Aber vielleicht sollte man am Anfang beginnen: Herbert S. sah das Angebot im Reisebüro. Ein malerisches bretonisches Dorf direkt an einem einsamen Strand. Dazu ein gepflegter großer Garten und Einkaufsmöglichkeiten fußläufig erreichbar. Ein Blick auf den Urlaubsplan für Mitarbeiter brachte ein Lächeln ins Gesicht des Herrn S., denn keiner seiner Kollegen hatte in diesem Zeitraum Urlaub beantragt. Schnell trug er sich ein, ging in der Mittagspause direkt ins Reisebüro um die Ecke und buchte sein idyllisches Ferienhaus in Frankreichs Norden. Er kaufte sich sogar einen Strohhut, von dem er annahm, er würde dem französischen Naturell entsprechen – und freute sich auf seinen grandiosen Urlaub.

Herbert S. ist im Außendienst einer großen deutschen Firma tätig und viel unterwegs. Sein Dienstwagen ist ein recht neuer, sehr zuverlässiger und komfortabler Mittelklassewagen, den er nach Absprache auch für die Fahrt nach Frankreich nutzen darf. Eine Woche vor seinem Urlaub brachte er dieses Auto zur Kontrolle in die Vertragswerkstatt. Da Urlaubszeit war, verbrachte er Stunden der Warterei und nutzte die Zeit, um anfallende Reisekosten Arbeitgeber zu berechnen. Endlich an der Reihe stellte der Mechaniker dringende Reparaturen fest, die aber ganz knapp vor dem Urlaub erledigt werden würden. Im Büro angekommen stellte Herr S. fest, dass sein Urlaub um 2 Wochen verschoben wurde und unerwartet wichtige Kundentermine anstanden! Stundenlange Telefonate und Gespräche regelten alle Widrigkeiten, aber in seiner Wohnung angekommen stand diese unter Wasser – ein geplatzter Waschmaschinenschlauch. Entnervt, mitten in der Nacht und einer Flucht gleich fuhr Herbert S. Richtung Frankreich, stand geduldig im Stau, wich französischen Autofahrern geschickt aus und landete schließlich auf der Landstraße – wo sein Auto plötzlich den Geist aufgab.

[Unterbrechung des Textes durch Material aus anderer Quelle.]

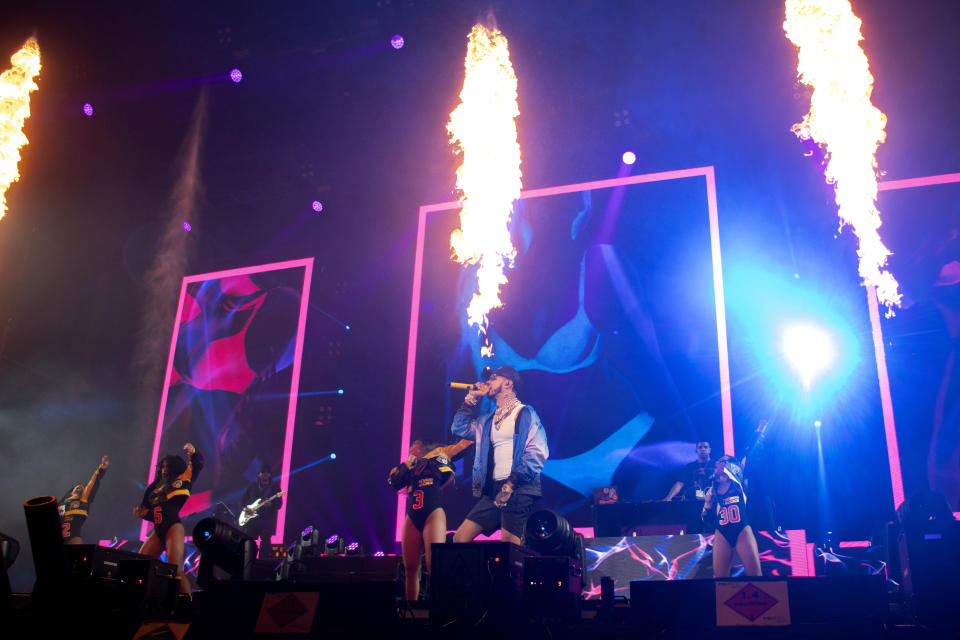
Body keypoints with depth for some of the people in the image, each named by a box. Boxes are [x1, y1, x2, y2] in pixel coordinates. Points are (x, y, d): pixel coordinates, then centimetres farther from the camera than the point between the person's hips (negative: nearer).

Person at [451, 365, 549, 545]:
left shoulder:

Machen wir es kurz: Es klappte alles und der Urlaub war wie gewünscht. Zum Glück musste er für diese Fahrt keine Reisekosten Arbeitgeber geltend machen. Dafür trug er sich gleich nach seiner Rückkehr in den Urlaubsplan für Mitarbeiter ein, denn beim nächstes Mal sollte nichts schiefgehen.